» **TEXTE**:
Il est 8h30 du mat’ quand j’arrive à Tour & Taxis où se déroule la construction des chars. Objectif du jour : suivre et photographier les participants à la parade, de la fabrication de leur char jusqu’à l’ultime défilé. Après quelques tours du terrain encore quasi désert, je scrute, puis approche un petit groupe de jeunes mecs vêtus de vert : les militants du parti Ecolo. « Plusieurs organisations et associations ont signé une carte blanche pour protester contre la présence de la N-VA dans le cortège. Elles s’unissent contre le nouveau plan interfédéral présenté par le secrétaire d’Etat à l’égalité des chances, Zuhal Demir (N-VA). Le plan stigmatise la population musulmane comme étant la seule responsable de toutes les attaques homophobes en Belgique. Il y a une incohérence complète et un manque de concertation global. »

Le ton de la journée est donc donné. Aux chars de la N-VA et des Écolos s’ajoutent les chars de la majorité des partis politiques du pays : PS, PTB, CD&V, Open VLD, MR.

» **LIGNES DE DONNÉES**:
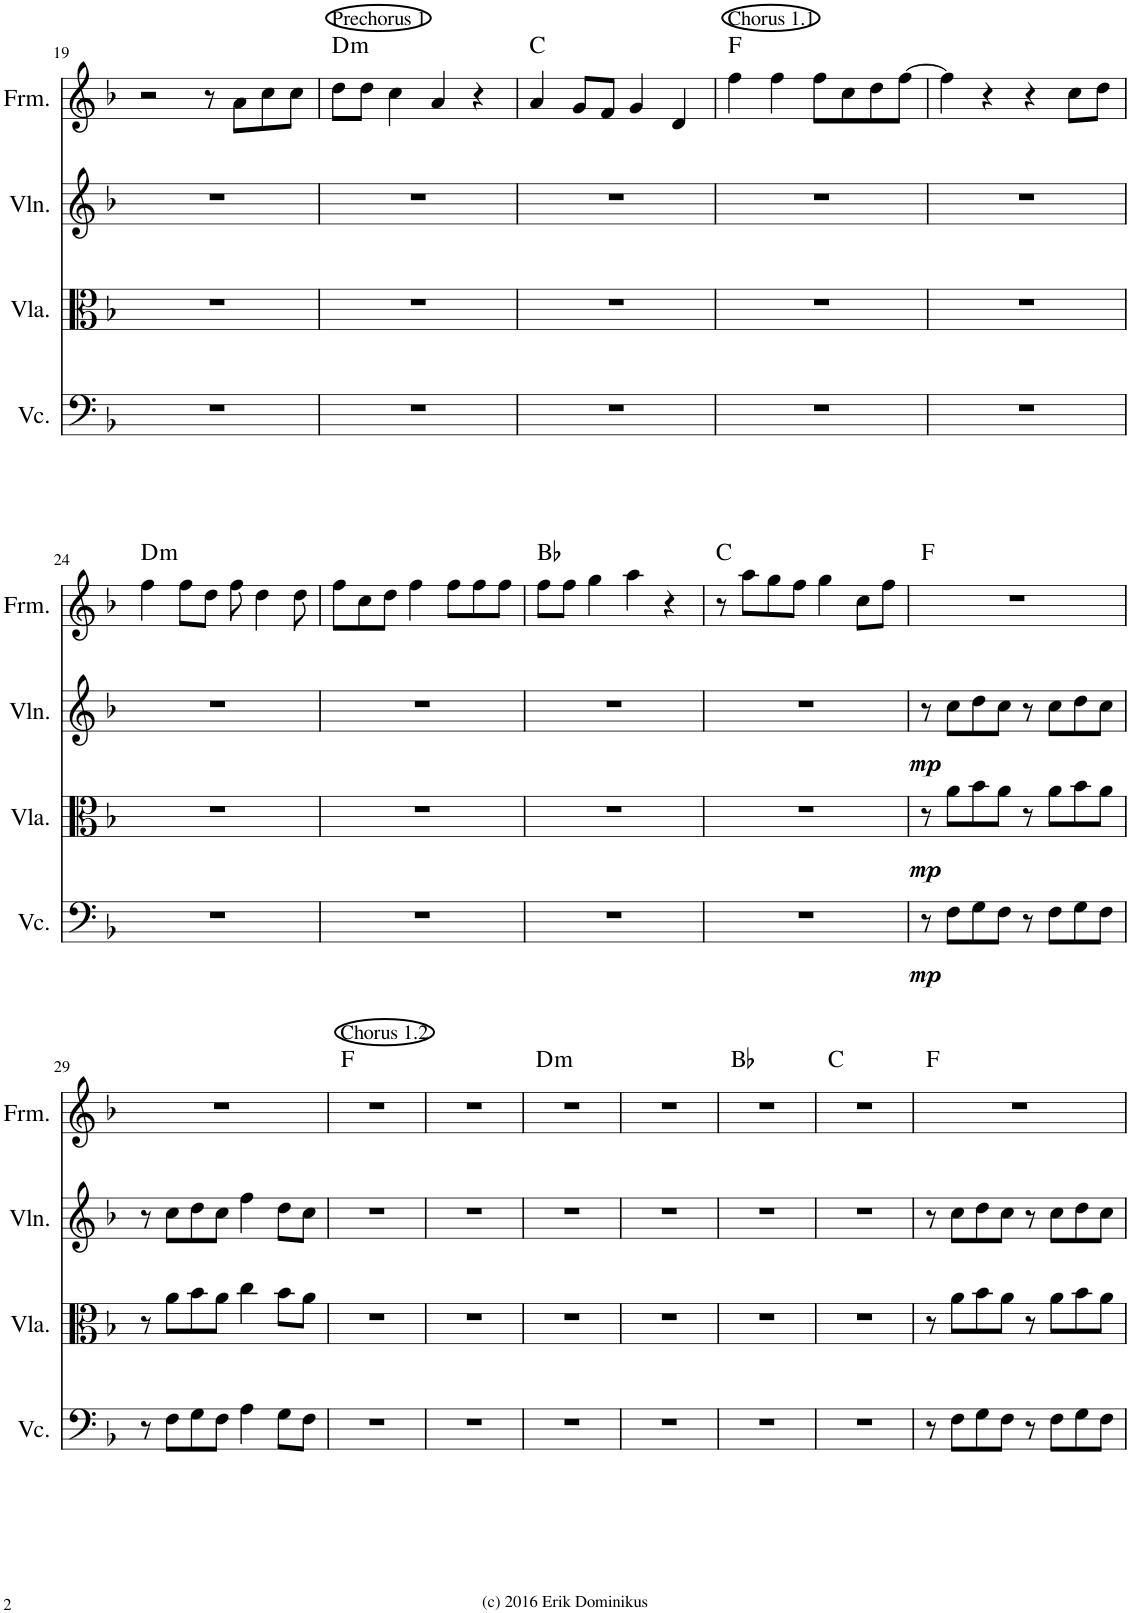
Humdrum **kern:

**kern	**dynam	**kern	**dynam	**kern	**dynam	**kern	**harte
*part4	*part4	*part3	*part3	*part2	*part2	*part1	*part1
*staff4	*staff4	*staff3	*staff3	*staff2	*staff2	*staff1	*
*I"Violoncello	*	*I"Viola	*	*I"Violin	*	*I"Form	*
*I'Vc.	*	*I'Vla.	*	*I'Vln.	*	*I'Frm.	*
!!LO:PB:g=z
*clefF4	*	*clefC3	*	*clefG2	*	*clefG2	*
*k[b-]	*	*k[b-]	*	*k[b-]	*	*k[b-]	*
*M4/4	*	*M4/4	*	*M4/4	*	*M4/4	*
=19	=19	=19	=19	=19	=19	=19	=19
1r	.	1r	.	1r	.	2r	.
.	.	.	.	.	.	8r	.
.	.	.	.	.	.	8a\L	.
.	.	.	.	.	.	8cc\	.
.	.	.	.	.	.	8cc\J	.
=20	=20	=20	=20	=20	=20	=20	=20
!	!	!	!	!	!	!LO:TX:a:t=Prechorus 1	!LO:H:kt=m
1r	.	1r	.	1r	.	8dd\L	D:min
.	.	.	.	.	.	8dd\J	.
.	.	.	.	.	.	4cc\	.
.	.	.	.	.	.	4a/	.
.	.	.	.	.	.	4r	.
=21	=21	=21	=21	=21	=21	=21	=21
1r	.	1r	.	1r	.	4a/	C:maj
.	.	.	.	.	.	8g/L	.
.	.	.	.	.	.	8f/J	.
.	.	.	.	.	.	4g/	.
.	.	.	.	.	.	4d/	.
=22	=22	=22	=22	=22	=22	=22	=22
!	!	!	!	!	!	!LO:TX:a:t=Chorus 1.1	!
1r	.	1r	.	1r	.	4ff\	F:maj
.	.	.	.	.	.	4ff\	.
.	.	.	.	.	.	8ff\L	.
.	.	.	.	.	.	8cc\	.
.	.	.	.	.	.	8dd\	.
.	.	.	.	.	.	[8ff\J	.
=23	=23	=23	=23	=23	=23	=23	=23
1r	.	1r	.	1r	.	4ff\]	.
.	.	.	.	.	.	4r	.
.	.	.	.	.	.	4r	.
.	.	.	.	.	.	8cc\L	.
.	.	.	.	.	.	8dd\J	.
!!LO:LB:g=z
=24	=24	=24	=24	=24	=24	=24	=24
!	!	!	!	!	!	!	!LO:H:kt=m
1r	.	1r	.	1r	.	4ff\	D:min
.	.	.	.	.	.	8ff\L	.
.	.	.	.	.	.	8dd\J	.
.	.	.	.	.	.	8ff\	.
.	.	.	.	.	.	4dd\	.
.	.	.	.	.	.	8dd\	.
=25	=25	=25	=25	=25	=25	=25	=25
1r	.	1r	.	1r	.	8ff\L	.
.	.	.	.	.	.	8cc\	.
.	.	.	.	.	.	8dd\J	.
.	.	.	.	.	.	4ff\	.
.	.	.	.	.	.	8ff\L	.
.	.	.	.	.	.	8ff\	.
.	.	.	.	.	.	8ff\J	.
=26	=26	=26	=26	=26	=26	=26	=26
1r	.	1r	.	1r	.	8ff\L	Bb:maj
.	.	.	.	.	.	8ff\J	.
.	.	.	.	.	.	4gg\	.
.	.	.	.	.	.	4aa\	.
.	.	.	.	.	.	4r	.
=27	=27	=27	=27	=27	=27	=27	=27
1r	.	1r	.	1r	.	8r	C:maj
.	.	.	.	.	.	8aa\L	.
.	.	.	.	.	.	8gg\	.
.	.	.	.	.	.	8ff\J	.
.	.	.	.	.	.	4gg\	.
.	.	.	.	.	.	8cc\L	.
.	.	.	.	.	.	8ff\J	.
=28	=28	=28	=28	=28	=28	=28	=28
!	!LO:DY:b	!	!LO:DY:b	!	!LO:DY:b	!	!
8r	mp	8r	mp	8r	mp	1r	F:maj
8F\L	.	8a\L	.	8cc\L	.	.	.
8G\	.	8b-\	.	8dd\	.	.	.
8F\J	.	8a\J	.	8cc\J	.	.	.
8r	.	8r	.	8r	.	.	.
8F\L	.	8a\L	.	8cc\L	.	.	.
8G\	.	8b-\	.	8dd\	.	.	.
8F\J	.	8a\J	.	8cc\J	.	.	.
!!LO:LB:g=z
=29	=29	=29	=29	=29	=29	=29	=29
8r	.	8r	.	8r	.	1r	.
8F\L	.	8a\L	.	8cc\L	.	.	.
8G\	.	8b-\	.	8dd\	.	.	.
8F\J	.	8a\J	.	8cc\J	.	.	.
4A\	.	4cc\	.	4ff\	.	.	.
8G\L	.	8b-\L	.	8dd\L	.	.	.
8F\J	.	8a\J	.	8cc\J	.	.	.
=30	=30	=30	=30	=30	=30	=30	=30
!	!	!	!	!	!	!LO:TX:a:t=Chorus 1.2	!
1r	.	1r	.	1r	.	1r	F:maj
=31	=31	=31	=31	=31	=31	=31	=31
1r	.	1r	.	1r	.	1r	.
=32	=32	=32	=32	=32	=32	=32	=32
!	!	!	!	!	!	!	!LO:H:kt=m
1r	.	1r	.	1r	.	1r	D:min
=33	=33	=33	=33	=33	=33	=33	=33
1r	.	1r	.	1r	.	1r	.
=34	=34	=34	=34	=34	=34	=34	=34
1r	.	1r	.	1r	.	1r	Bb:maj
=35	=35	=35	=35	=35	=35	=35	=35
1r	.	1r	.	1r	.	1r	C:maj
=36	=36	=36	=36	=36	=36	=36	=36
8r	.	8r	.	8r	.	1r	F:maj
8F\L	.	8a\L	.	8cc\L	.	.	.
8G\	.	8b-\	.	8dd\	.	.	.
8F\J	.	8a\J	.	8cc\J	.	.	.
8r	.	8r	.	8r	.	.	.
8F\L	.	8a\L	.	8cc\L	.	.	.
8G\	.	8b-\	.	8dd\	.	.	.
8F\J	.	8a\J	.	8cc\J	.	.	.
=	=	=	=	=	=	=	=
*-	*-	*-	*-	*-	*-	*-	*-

...

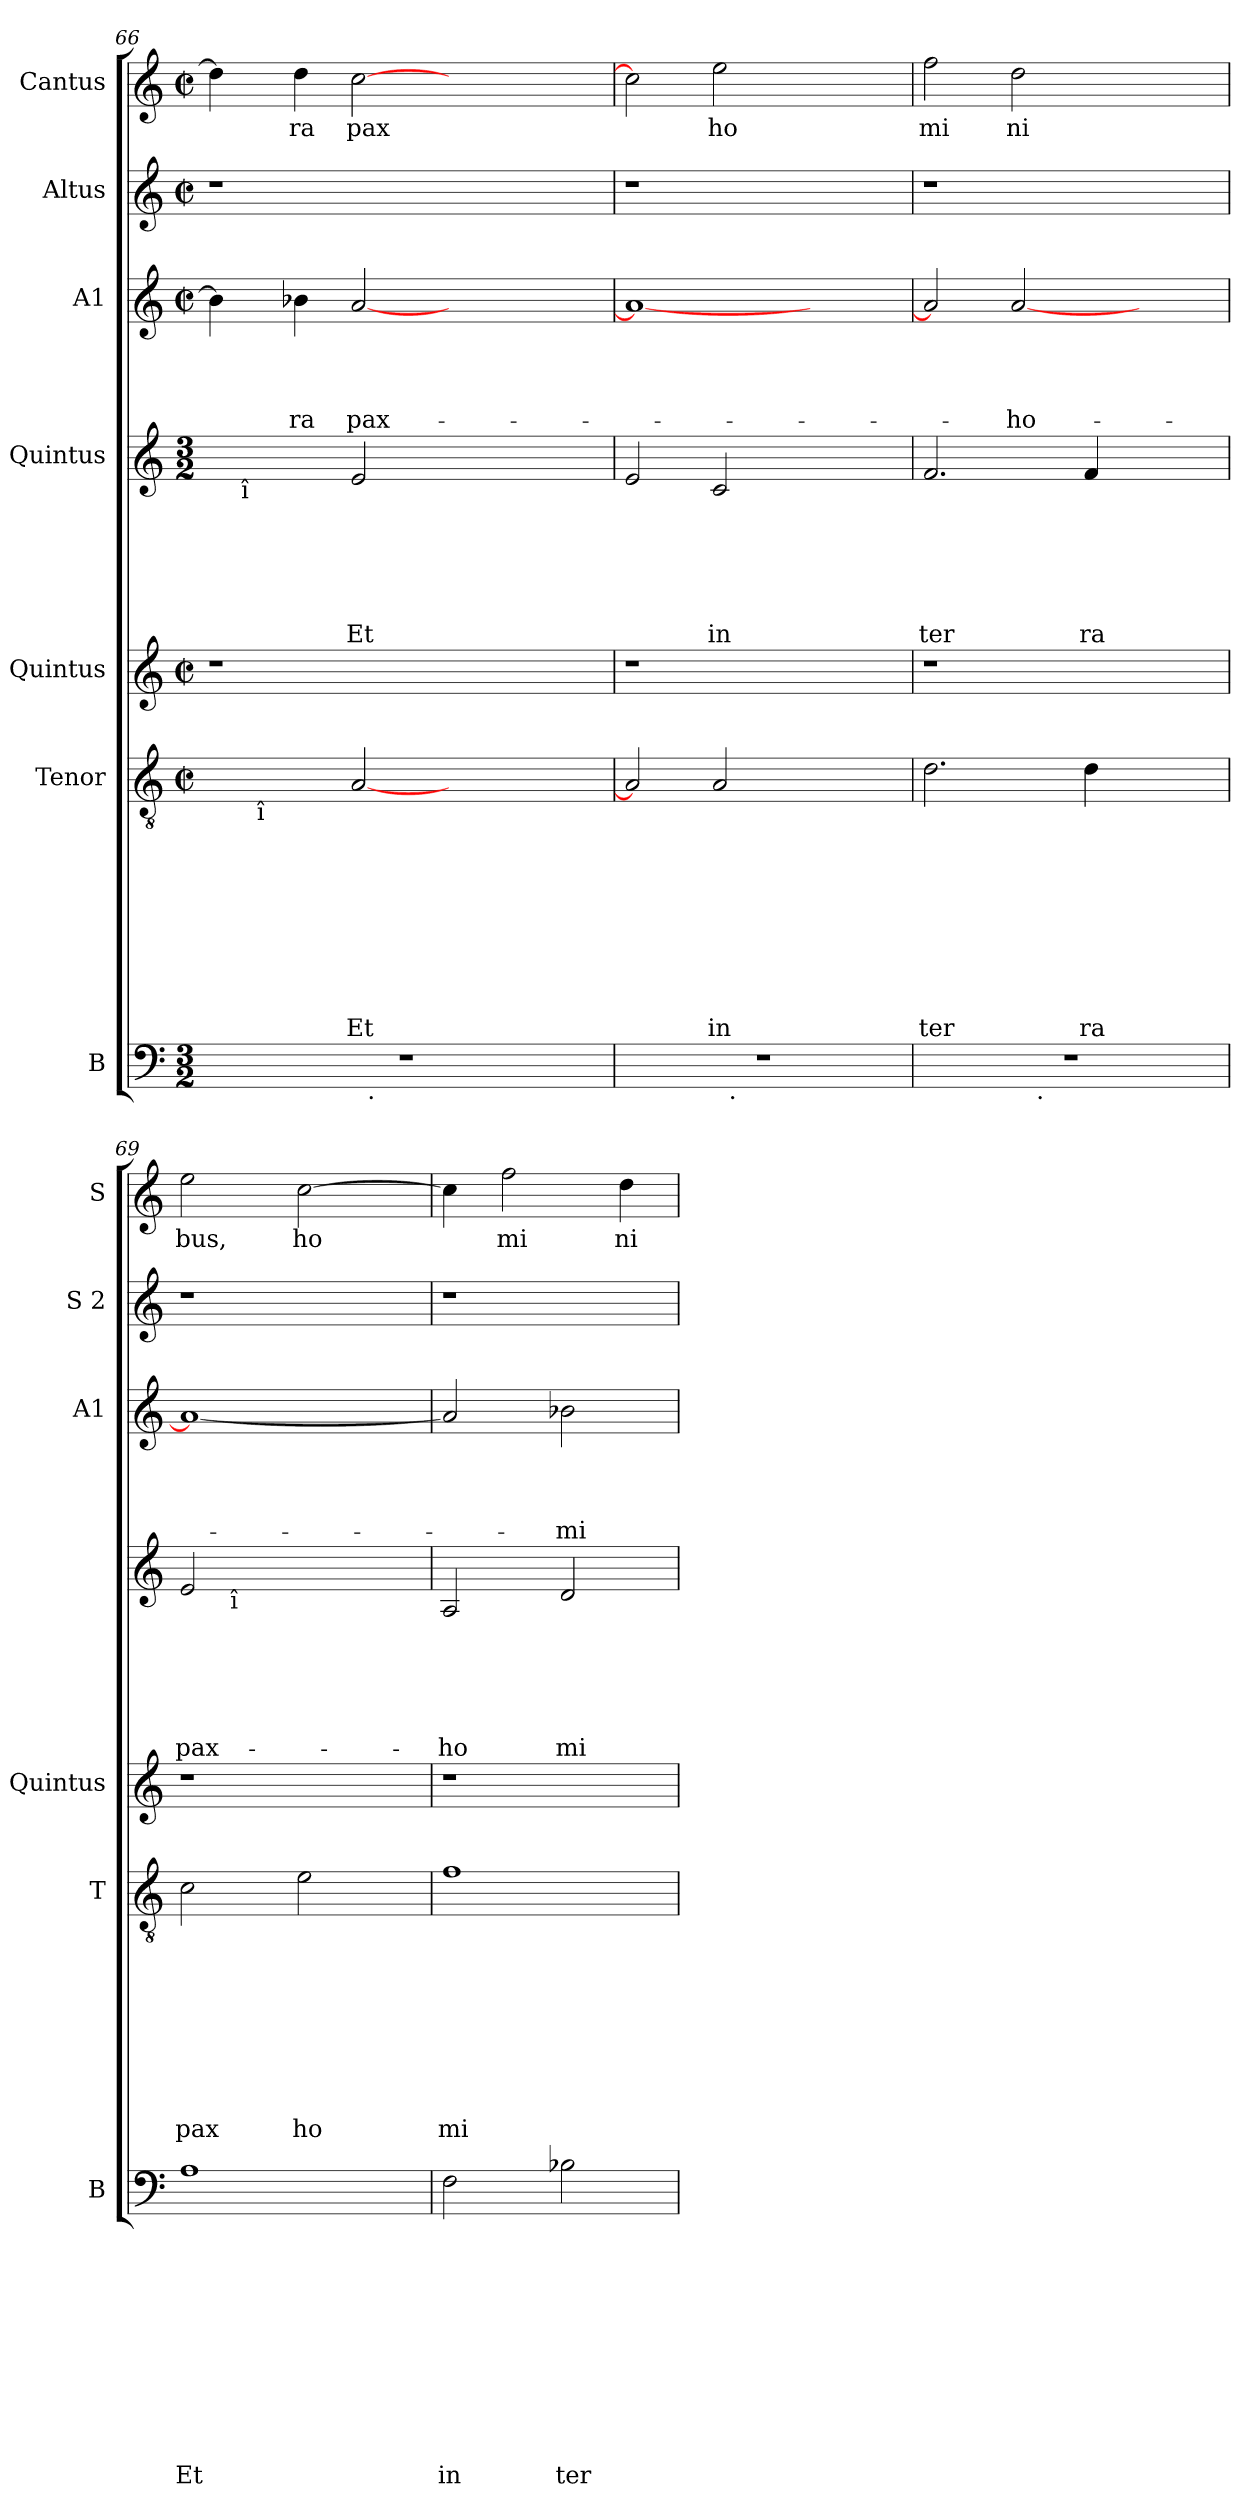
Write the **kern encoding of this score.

» **CONSIGNE ÉCRITE**:
Transcrivez fidèlement, s'il vous plaît, le passage du texte sur la parade qui commence par « Le ton de la » et se poursuit jusqu'à « Open VLD, MR. ». Les lignes de données n'ont aucun rôle dans cet exercice.

» **CORRIGÉ**:
Le ton de la journée est donc donné. Aux chars de la N-VA et des Écolos s’ajoutent les chars de la majorité des partis politiques du pays : PS, PTB, CD&V, Open VLD, MR.